7. Real-World Applications: Debugging and Safety
The ability to identify interactions at scale has immediate practical benefits. Model builders can use these attributions to debug unexpected behaviors—for example, finding that a model's toxic response is driven by a combination of a biased training example and a specific attention head. For safety, interaction-aware attributions can reveal hidden vulnerabilities, such as a prompt that only becomes harmful when two seemingly innocent features are combined. In medical or legal domains, knowing exactly which input segments (and their interplay) drive a decision is critical for regulatory compliance. Furthermore, by understanding how training data interactions shape model behavior, companies can curate more balanced datasets.

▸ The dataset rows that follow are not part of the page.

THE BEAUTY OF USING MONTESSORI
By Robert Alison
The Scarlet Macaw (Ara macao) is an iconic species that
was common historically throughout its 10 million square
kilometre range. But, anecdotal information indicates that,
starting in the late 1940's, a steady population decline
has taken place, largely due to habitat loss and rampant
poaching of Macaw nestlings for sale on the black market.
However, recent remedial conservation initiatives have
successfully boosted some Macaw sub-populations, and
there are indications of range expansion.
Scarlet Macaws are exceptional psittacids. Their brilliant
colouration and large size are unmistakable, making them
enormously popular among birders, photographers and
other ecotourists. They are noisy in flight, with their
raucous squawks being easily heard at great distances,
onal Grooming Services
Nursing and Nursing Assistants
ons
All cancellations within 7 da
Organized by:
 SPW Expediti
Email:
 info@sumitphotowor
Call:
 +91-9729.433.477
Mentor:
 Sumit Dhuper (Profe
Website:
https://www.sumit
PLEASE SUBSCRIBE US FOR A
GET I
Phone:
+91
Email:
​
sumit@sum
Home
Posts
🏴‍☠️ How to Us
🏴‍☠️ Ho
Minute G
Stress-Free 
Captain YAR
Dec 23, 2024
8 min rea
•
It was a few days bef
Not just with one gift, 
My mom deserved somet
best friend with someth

SPEX and ProxySPEX provide the scalability needed to conduct these analyses routinely, even for state-of-the-art LLMs.
8. Future Directions: Toward More Efficient Methods
While SPEX and ProxySPEX represent a significant leap, the field continues to evolve. Researchers are exploring ways to combine these algorithms with mechanistic interpretability tools, such as causal tracing or activation patching, to get finer-grained insights. Another frontier is contextual interaction—how interactions change depending on the input distribution or task. There is also work on reducing the number of ablations even further by using active learning or reinforcement learning to guide the search. As LLMs become larger and more multimodal, scaling interaction discovery will remain a top priority. The ultimate goal is interpretability that keeps pace with model growth, making AI systems not only more powerful but also more transparent and accountable.
Identifying interactions at scale is no small feat, but as we've seen, tools like SPEX and ProxySPEX turn an impossible problem into a manageable one. By using ablation as a measuring stick and smart algorithms to shrink the search space, these methods let us peel back the layers of complexity inside LLMs. The insights gained—whether debugging a model's response, improving training data, or ensuring safety—are invaluable. The eight points above highlight both the challenges and the promising solutions, showing that even as models grow, our ability to understand them can grow too. As interpretability research continues, expect even faster and more precise techniques to emerge, making AI a little less mysterious and a lot more trustworthy.